The problem: Print the rows below word for word, beginning with the first line and stopping after the line that contains "Reading right to left, what".

Entries supplied:
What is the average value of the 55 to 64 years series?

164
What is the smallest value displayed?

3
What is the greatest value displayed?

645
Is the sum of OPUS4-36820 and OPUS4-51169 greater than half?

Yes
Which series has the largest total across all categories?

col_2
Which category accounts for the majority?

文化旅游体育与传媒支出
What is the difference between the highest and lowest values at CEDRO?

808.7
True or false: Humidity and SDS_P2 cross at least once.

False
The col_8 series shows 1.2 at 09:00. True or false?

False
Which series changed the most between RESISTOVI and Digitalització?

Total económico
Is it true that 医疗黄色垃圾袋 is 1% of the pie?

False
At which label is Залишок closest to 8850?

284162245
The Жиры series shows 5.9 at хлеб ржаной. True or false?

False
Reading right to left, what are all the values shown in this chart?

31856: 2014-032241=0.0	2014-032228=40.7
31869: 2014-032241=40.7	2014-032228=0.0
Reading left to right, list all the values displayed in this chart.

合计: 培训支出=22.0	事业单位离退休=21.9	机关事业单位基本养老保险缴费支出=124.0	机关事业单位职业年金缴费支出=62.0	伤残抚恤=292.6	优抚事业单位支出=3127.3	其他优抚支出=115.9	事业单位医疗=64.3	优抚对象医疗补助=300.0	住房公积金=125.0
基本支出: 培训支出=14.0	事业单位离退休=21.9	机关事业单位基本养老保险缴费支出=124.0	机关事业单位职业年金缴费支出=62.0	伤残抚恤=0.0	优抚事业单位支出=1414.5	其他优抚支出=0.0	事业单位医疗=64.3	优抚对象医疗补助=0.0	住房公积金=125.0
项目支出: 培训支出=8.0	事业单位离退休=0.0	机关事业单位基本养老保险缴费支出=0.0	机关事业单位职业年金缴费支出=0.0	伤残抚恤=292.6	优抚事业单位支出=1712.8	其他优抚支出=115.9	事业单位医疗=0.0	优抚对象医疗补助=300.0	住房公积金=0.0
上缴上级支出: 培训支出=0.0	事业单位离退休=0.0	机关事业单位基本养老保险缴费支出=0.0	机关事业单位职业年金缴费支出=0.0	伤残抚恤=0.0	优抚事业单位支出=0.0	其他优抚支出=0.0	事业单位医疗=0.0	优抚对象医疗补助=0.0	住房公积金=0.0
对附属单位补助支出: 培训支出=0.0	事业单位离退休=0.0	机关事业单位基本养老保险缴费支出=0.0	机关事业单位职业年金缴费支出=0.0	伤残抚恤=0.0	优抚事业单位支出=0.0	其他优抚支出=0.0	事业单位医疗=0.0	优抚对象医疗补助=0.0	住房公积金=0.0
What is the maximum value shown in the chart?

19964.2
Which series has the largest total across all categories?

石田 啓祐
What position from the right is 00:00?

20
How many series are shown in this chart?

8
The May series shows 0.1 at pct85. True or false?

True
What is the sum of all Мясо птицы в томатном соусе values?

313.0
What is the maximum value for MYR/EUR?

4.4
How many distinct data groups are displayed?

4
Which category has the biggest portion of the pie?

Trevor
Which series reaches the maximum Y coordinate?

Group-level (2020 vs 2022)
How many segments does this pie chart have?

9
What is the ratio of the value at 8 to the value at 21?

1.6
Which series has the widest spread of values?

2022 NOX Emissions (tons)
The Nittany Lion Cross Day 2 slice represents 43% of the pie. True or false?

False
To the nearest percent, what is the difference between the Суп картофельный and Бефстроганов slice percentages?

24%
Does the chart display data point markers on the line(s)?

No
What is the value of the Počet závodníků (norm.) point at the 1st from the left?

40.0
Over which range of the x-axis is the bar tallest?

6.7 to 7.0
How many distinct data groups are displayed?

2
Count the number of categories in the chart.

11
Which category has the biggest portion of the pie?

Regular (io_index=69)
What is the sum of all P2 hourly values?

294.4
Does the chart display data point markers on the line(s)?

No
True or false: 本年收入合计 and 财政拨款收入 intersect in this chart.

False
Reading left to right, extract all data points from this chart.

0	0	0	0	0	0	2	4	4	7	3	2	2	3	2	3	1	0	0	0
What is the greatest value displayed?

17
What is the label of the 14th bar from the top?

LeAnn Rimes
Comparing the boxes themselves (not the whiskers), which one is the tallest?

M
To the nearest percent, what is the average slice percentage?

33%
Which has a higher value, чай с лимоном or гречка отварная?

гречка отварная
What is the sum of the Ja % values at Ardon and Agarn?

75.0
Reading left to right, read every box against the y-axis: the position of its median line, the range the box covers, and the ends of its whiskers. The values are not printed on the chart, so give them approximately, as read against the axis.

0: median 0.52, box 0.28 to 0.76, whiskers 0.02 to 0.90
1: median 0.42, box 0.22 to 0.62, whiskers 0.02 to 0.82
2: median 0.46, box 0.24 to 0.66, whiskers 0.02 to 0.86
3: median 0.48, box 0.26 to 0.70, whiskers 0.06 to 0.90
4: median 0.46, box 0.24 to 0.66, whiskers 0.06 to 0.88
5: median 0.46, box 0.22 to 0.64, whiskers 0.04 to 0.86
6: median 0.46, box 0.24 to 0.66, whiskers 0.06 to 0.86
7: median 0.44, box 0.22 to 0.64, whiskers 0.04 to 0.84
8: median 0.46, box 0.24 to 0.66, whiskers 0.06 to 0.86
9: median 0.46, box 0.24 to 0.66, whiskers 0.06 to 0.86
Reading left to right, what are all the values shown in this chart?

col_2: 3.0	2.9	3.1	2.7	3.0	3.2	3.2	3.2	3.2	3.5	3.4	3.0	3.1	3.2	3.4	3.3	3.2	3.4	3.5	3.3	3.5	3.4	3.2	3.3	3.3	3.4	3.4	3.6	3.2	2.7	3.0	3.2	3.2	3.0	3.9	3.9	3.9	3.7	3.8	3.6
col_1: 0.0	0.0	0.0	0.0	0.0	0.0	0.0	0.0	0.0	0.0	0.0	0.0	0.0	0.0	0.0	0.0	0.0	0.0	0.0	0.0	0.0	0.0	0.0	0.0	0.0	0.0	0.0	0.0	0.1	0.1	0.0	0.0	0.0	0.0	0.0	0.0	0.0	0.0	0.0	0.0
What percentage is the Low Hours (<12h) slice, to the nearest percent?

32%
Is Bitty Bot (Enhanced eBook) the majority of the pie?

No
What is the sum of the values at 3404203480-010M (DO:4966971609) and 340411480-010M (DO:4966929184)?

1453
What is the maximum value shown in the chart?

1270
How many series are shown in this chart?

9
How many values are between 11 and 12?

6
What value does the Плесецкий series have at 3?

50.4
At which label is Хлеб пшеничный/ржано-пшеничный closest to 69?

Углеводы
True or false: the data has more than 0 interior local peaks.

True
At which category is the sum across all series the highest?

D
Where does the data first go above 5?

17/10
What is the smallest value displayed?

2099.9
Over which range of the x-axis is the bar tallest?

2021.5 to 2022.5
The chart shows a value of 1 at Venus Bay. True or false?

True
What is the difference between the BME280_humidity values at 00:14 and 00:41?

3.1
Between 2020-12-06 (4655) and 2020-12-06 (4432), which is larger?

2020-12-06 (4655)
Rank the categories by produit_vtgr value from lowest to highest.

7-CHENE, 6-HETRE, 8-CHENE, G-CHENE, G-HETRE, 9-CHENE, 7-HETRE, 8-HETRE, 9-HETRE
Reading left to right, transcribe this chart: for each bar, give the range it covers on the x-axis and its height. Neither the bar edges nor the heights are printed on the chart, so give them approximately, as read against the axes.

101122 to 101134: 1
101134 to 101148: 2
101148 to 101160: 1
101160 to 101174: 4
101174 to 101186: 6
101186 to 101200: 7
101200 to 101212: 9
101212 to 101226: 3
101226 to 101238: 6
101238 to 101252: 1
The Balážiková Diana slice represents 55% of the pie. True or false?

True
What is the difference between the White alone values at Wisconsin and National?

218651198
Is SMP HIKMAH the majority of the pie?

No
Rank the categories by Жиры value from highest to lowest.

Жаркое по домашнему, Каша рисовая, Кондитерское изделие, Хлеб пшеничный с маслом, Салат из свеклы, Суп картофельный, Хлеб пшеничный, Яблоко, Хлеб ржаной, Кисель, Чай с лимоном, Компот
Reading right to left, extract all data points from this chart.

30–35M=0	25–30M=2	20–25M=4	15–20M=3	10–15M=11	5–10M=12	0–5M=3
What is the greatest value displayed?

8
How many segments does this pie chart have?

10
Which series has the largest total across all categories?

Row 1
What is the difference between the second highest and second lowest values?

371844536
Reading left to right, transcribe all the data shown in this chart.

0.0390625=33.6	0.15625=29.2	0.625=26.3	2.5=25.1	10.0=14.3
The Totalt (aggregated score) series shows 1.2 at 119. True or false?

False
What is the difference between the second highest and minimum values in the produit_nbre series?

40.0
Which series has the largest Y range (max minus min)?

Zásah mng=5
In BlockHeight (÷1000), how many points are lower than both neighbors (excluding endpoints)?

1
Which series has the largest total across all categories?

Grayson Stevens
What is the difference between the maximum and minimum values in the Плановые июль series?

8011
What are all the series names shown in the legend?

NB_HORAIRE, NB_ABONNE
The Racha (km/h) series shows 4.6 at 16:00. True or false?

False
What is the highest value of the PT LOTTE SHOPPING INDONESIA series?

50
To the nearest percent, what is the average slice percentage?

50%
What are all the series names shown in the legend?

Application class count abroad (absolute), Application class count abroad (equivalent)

Finished task:
What is the average value of the 55 to 64 years series?

164
What is the smallest value displayed?

3
What is the greatest value displayed?

645
Is the sum of OPUS4-36820 and OPUS4-51169 greater than half?

Yes
Which series has the largest total across all categories?

col_2
Which category accounts for the majority?

文化旅游体育与传媒支出
What is the difference between the highest and lowest values at CEDRO?

808.7
True or false: Humidity and SDS_P2 cross at least once.

False
The col_8 series shows 1.2 at 09:00. True or false?

False
Which series changed the most between RESISTOVI and Digitalització?

Total económico
Is it true that 医疗黄色垃圾袋 is 1% of the pie?

False
At which label is Залишок closest to 8850?

284162245
The Жиры series shows 5.9 at хлеб ржаной. True or false?

False
Reading right to left, what are all the values shown in this chart?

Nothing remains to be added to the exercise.